The other two ostensible grievances were were that Britain was arming the Indians against settlers in the northwest and that it was interfering with American trade with France (this was during the Napoleonic Wars). But Americans shouldn't have been trying to take Indian lands in the first place--we know how that worked out--and, at the same time, France was trying to interfere in American trade with Britain. So why side with a brutal dictator like Napoleon over Britain, which was arguably the most liberal country at the time other then the USA? So there was no adequate cause that I can see, and it's not surprising it generated such widespread antiwar sentiment, perhaps even more so than Vietnam.
Going after the British was a no-brainer:
1) The French were not kidnapping our sailors
2) The French did not have forts on our borders (the British were supposed to vacate their forts after the Revolutionary war)
3) We had no way to attack the French as we hardly had a navy.
4) The British had a superior navy and were blocking our trade in more areas, especially the Great Lakes.
5) The British, not the French, were instigating the Indians.
The anti-war sentiment was mostly confined to New England. The real cause of the anti-war sentiment was the LACK OF WAR PROPAGANDA.
James Madison, unlike all the presidents in this poll, did not use war propaganda. He gave the plain facts in concise form, as his war massage shows. The sad fact is that war propaganda works. Madison hoped this would not be a nation of war propaganda. His precedent can still be followed if demanded by the public. But that will not ahppen until the demonization of the War of 1812 ends, and the public is educated.
It led to the deaths of thousands, conscription in certain states, a failed invasion of Canada, the expansion the navy and the standing army, and war debt, which further led to inflation, the formation of the Second Bank of the United States, and the Panic of 1819.
* The casualty rates in the War of 1812 were very low, only 7000 total. By contrast, the Battle of Leipzig of 1813, just one battle, had 82,000 casualties!
* The expansion of the navy? Well, we had no navy before 1812, that's why we had 1000 ships seized on the high seas and 7000 sailors kidnapped.
* The Second bank was formed, but it was a temporay measure that set no precedent. Jackson, working with Madison, got rid of the bank after the 1832 election. You probably don't know this, but Jackson's personal secretary from 1828-1834 was
Nicholas Trist, a man so devoted to James Madison that he spent his entire life promoting Madison's legacy. Madison and Jackson were in close contact during Jackson's first term. Then, in 1832, Jackson went to visit Madison before the election, and they agreed to get rid of the bank.
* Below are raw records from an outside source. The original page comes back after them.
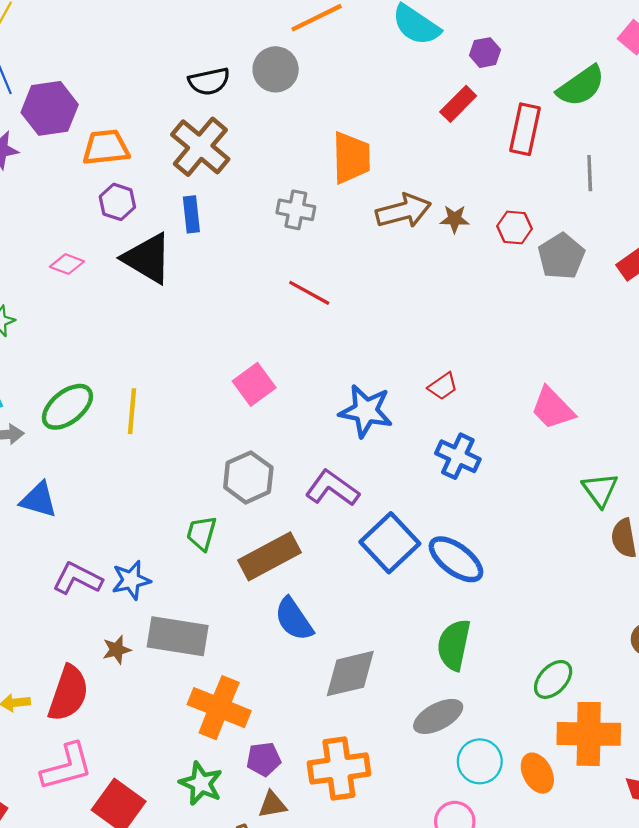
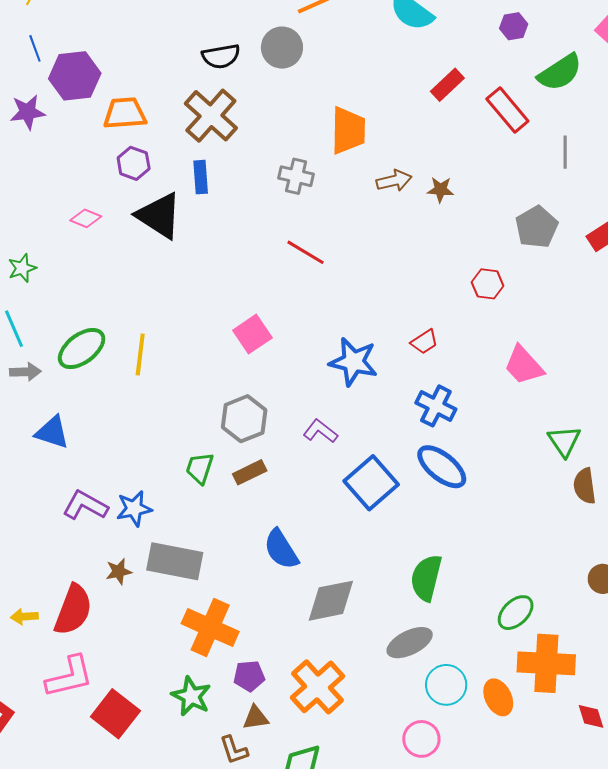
purple hexagon: (485, 53) -> (514, 26), moved
red rectangle: (525, 129) -> (507, 110), turned -54
brown arrow: (403, 211) -> (394, 181), size x0.7
red hexagon: (514, 227) -> (488, 284), moved
purple L-shape: (332, 488) -> (320, 431), size x0.7
brown rectangle: (270, 556) -> (250, 472), moved, size x0.6
blue ellipse: (456, 559) -> (442, 467), moved
orange cross: (339, 768) -> (317, 687), turned -36

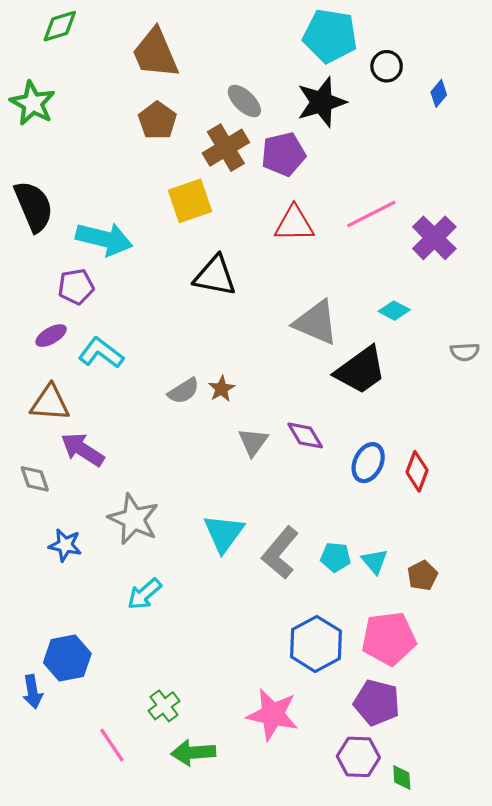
The war actually set a precedent on national banks. In January of 1815, Madison vetoed a bank bill that expanded the powers of the bank from the first bank. In other words, George Washington set a precedent that a bank was Constitutional, and Madison set a precedent on the limits of those powers. Taking this knowledge and this strategy to opposing the Fed is better than what I've seen here. If you argue the Fed is unconstitutional, you are never going to get a majority, as the bank was passed 2 to 1 by the 1st congress and signed by Washington. Better is to emphasize the limits on banking set by the Father of the Constitution, James Madison. Almost everything the Fed does is unconstitutional, per Madison's 1815 veto.
[John Tyler, citing his hero James Madison, vetoed additional bank bills in the 1840s. By that time, we had a great economy. The only reason the Founding Fathers voted for ANY bank bill was that the federal government was struggling to survive. After the debt was paid off by Jackson, that has never happend since.]
* The Panic of 1819 is a red herring and you know it. You know that our overall economy boomed after 1815, just look at the GNP numbers. It was one of the biggest booms in world history. The Panic of 1819 was short-lived, and mostly effected bankers and land specualtors, not ordinary people. The real cause of the panic was LOW LAND PRICES. That's bad for speculators, but GOOD for everyone else.
[if you need more evidence that the Panic of 1819 was not a big deal, remember that Monroe won EVERY STATE in the election of 1820, the only man to do so besides George Washington. By 1820, the free enterprise of the Industrial Revolution was starting to roar in America. Murray Rothbard's book on the Panic of 1819 is filled with interesting facts, but lots of bogus and cherry-picked conclusions.]
The more you study James Madison and the War of 1812, the more you can see the evil in Lincoln, Wilson, FDR, and LBJ. Just wars CAN BE DONE.
[The War of 1812 should be read as a continuation of the Revolutionary War, which it was, rather than an
ad hoc anachronism from later evil & unjust wars.]